4 After the deal closed, the Shareholders allegedly determined that they had sold the LLCs at a price substantially below their fair market value. Id. They further determined that, in a subsequent dispute under the APA about the value of installment payments, Cozen and Attorney Madonia had wrongfully secured a favorable outcome for The Institutes by using confidential client information that Blume had learned in the course of her work with Potter and the LLCs, costing the LLCs an additional $344,951. JA 42a-44a. All told, the Shareholders allege that the Lawyers’ involvement in the sale caused them “millions of dollars in damages.” JA 44a.

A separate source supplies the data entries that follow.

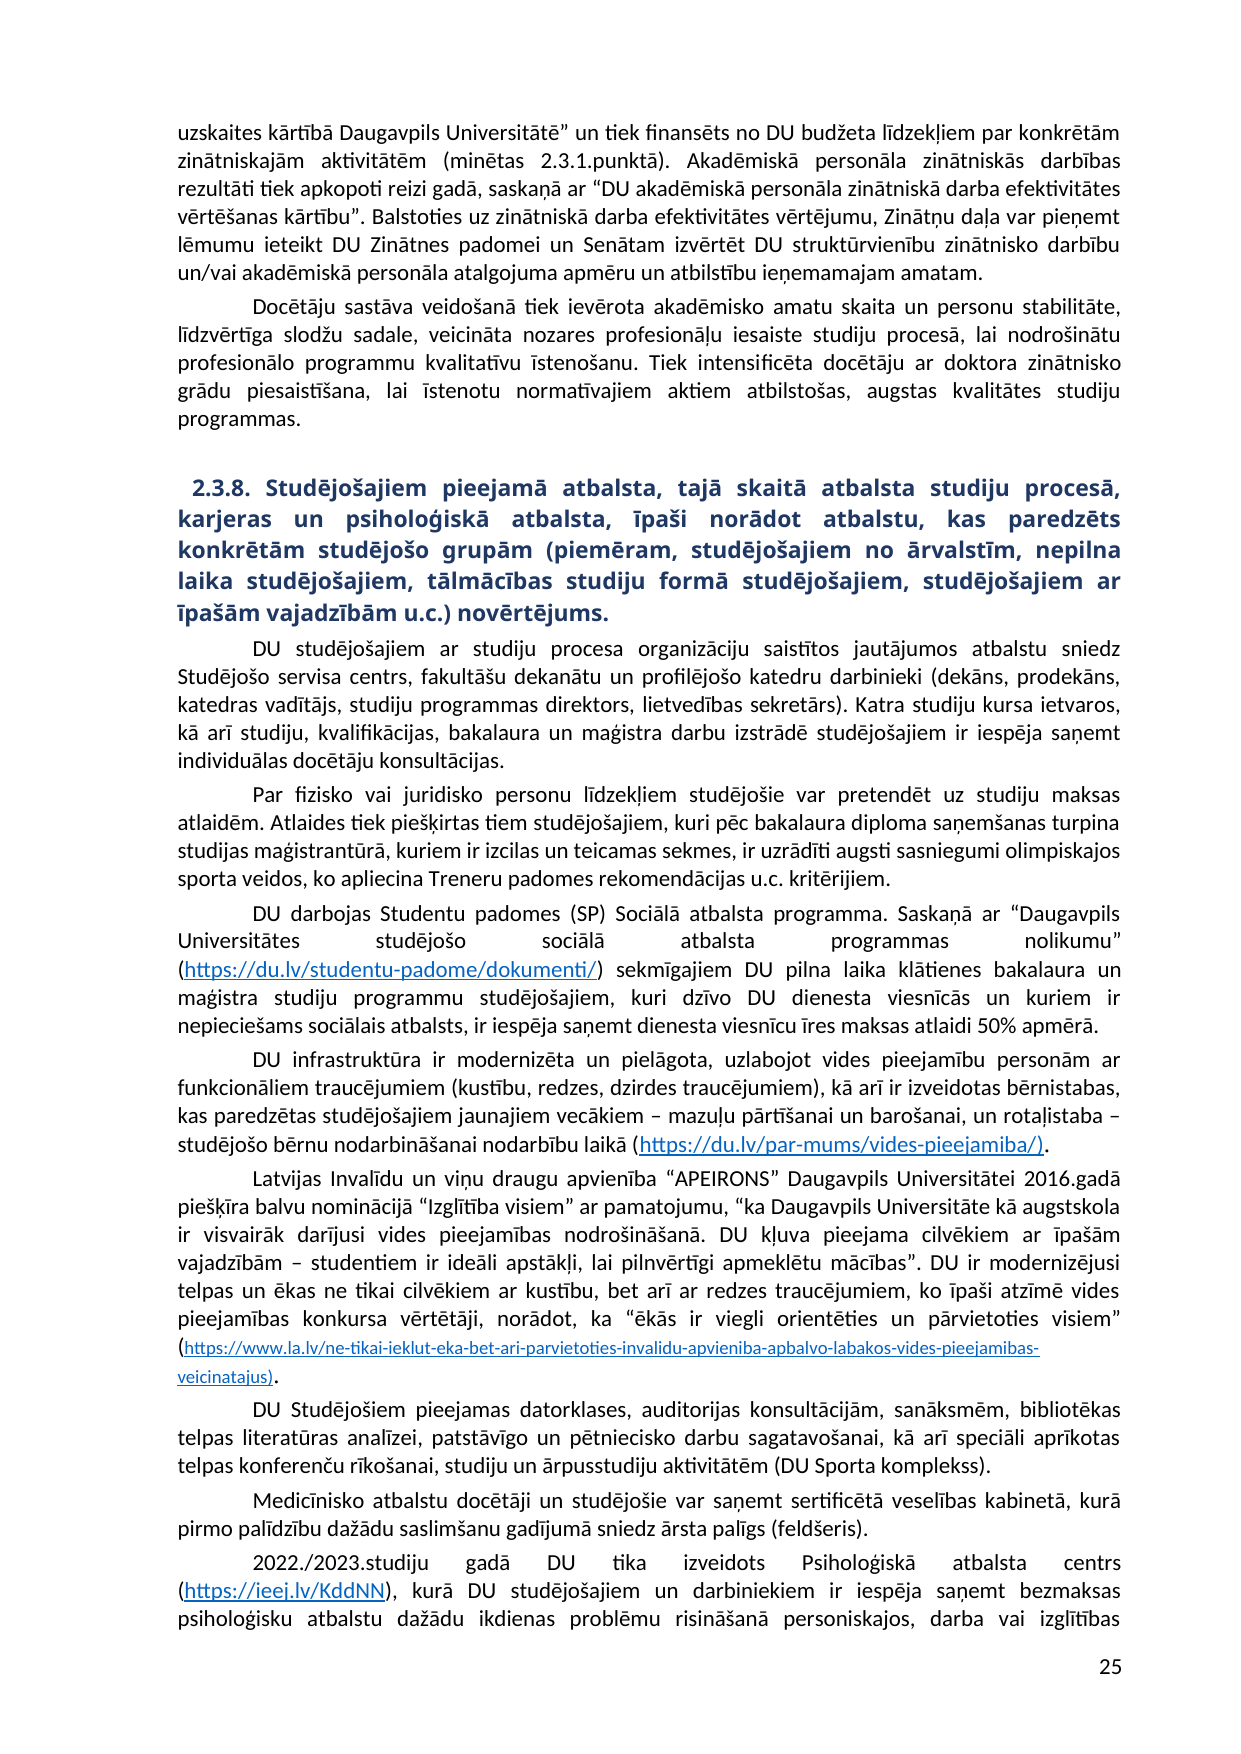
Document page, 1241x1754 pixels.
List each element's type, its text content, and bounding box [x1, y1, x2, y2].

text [177, 1548, 1122, 1632]
subtitle 2.3.8. Studējošajiem pieejamā atbalsta, tajā skaitā atbalsta studiju procesā, karjeras un psiholoģiskā atbalsta, īpaši norādot atbalstu, kas paredzēts konkrētām studējošo grupām (piemēram, studējošajiem no ārvalstīm, nepilna laika studējošajiem, tālmācības studiju formā studējošajiem, studējošajiem ar īpašām vajadzībām u.c.) novērtējums. [177, 471, 1122, 628]
text Medicīnisko atbalstu docētāji un studējošie var saņemt sertificētā veselības kabinetā, kurā pirmo palīdzību dažādu saslimšanu gadījumā sniedz ārsta palīgs (feldšeris). [177, 1486, 1122, 1542]
text DU Studējošiem pieejamas datorklases, auditorijas konsultācijām, sanāksmēm, bibliotēkas telpas literatūras analīzei, patstāvīgo un pētniecisko darbu sagatavošanai, kā arī speciāli aprīkotas telpas konferenču rīkošanai, studiju un ārpusstudiju aktivitātēm (DU Sporta komplekss). [177, 1396, 1122, 1479]
text DU infrastruktūra ir modernizēta un pielāgota, uzlabojot vides pieejamību personām ar funkcionāliem traucējumiem (kustību, redzes, dzirdes traucējumiem), kā arī ir izveidotas bērnistabas, kas paredzētas studējošajiem jaunajiem vecākiem – mazuļu pārtīšanai un barošanai, un rotaļistaba – studējošo bērnu nodarbināšanai nodarbību laikā (https://du.lv/par-mums/vides-pieejamiba/). [177, 1045, 1122, 1158]
text Latvijas Invalīdu un viņu draugu apvienība “APEIRONS” Daugavpils Universitātei 2016.gadā piešķīra balvu nominācijā “Izglītība visiem” ar pamatojumu, “ka Daugavpils Universitāte kā augstskola ir visvairāk darījusi vides pieejamības nodrošināšanā. DU kļuva pieejama cilvēkiem ar īpašām vajadzībām – studentiem ir ideāli apstākļi, lai pilnvērtīgi apmeklētu mācības”. DU ir modernizējusi telpas un ēkas ne tikai cilvēkiem ar kustību, bet arī ar redzes traucējumiem, ko īpaši atzīmē vides pieejamības konkursa vērtētāji, norādot, ka “ēkās ir viegli orientēties un pārvietoties visiem” (https://www.la.lv/ne-tikai-ieklut-eka-bet-ari-parvietoties-invalidu-apvieniba-apbalvo-labakos-vides-pieejamibas-veicinatajus). [177, 1164, 1122, 1389]
text DU darbojas Studentu padomes (SP) Sociālā atbalsta programma. Saskaņā ar “Daugavpils Universitātes studējošo sociālā atbalsta programmas nolikumu” (https://du.lv/studentu-padome/dokumenti/) sekmīgajiem DU pilna laika klātienes bakalaura un maģistra studiju programmu studējošajiem, kuri dzīvo DU dienesta viesnīcās un kuriem ir nepieciešams sociālais atbalsts, ir iespēja saņemt dienesta viesnīcu īres maksas atlaidi 50% apmērā. [177, 899, 1122, 1039]
text DU studējošajiem ar studiju procesa organizāciju saistītos jautājumos atbalstu sniedz Studējošo servisa centrs, fakultāšu dekanātu un profilējošo katedru darbinieki (dekāns, prodekāns, katedras vadītājs, studiju programmas direktors, lietvedības sekretārs). Katra studiju kursa ietvaros, kā arī studiju, kvalifikācijas, bakalaura un maģistra darbu izstrādē studējošajiem ir iespēja saņemt individuālas docētāju konsultācijas. [177, 634, 1122, 774]
text Docētāju sastāva veidošanā tiek ievērota akadēmisko amatu skaita un personu stabilitāte, līdzvērtīga slodžu sadale, veicināta nozares profesionāļu iesaiste studiju procesā, lai nodrošinātu profesionālo programmu kvalitatīvu īstenošanu. Tiek intensiﬁcēta docētāju ar doktora zinātnisko grādu piesaistīšana, lai īstenotu normatīvajiem aktiem atbilstošas, augstas kvalitātes studiju programmas. [177, 292, 1122, 433]
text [177, 118, 1122, 286]
text Par fizisko vai juridisko personu līdzekļiem studējošie var pretendēt uz studiju maksas atlaidēm. Atlaides tiek piešķirtas tiem studējošajiem, kuri pēc bakalaura diploma saņemšanas turpina studijas maģistrantūrā, kuriem ir izcilas un teicamas sekmes, ir uzrādīti augsti sasniegumi olimpiskajos sporta veidos, ko apliecina Treneru padomes rekomendācijas u.c. kritērijiem. [177, 780, 1122, 892]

Once these conflicts came to light, Potter brought suit against the Lawyers, claiming breach of fiduciary duty and professional malpractice sounding in tort and contract. JA 44a-51a. Significantly, though, he chose to bring suit in the Shareholders’ names, even as he identified the harm as “the difference in the true value of the [LLCs] and the purchase price” that, under the APA, was to be paid to the LLCs themselves. JA 44a; see JA 58a, 63a (defining “Sellers” as the LLCs and specifying that payments would be made to “Sellers”).

Seizing on this discrepancy, the Lawyers moved to dismiss for failure to state a claim under Federal Rule of Civil Procedure 12(b)(6), arguing under the “shareholder standing rule” that Potter and Moxie did not have the legal right to bring claims of the corporate entities in their own names. JA 209, 237a-40a. In opposition to that motion, however, the Shareholders characterized the Lawyers’ motion as a challenge to their Article III standing and, hence, a facial attack on the court’s subject matter jurisdiction, pursuant to Rule 12(b)(1). JA 571a.

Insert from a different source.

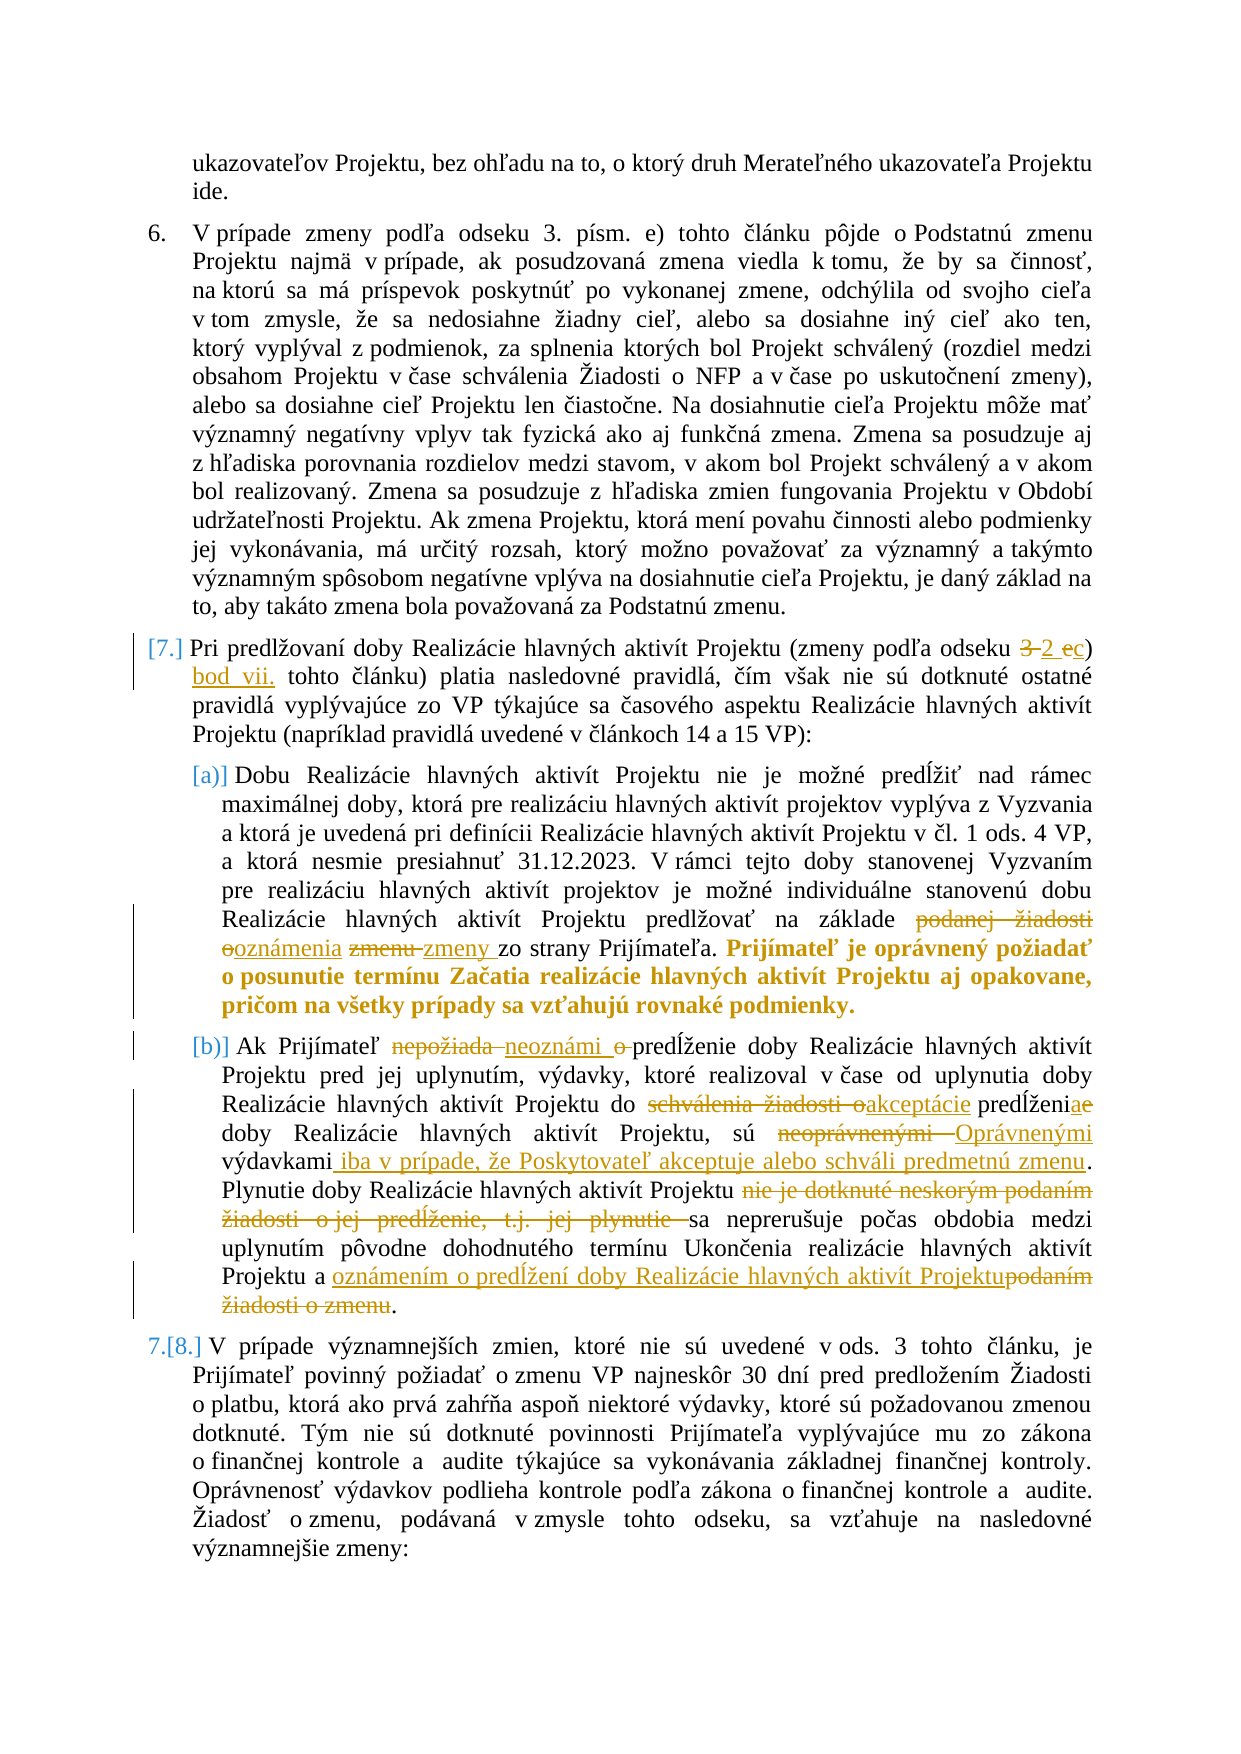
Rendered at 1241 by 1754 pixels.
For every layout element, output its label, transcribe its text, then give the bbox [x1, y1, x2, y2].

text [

5 In a nod to both sides, the District Court ruled in the Lawyers’ favor, JA 19a, but adopted the Shareholders’ framing and dismissed their complaint under Rule 12(b)(1), instead of under Rule 12(b)(6), JA 23a. Subsequently, the Court denied the Shareholders’ motion for reconsideration or leave to amend, reasoning that because the Shareholders “lack[ed] Article III standing to prosecute their underlying claims,” they necessarily “lack[ed] standing to cure th[e] jurisdictional defect” with an amendment. JA 18a n.1. The Shareholders filed this timely appeal. JA 1a.

II. JURISDICTION AND STANDARD OF REVIEW

The District Court had jurisdiction under 28 U.S.C. § 1332, and, as always, had “jurisdiction to determine its own jurisdiction.” United States v. Ruiz, 536 U.S. 622, 628 (2002) (citing United States v. Mine Workers of Am., 330 U.S. 258, 291 (1947)). We have jurisdiction to review the District Court’s order of dismissal under 28 U.S.C. § 1291.

In reviewing a district court’s dismissal for lack of standing, we consider whether the complaint “contain[s] sufficient factual matter that would establish standing if accepted as true.” In re Horizon Healthcare Servs. Inc. Data Breach Litig., 846 F.3d 625, 633 (3d Cir. 2017) (quotation and internal quotation marks omitted).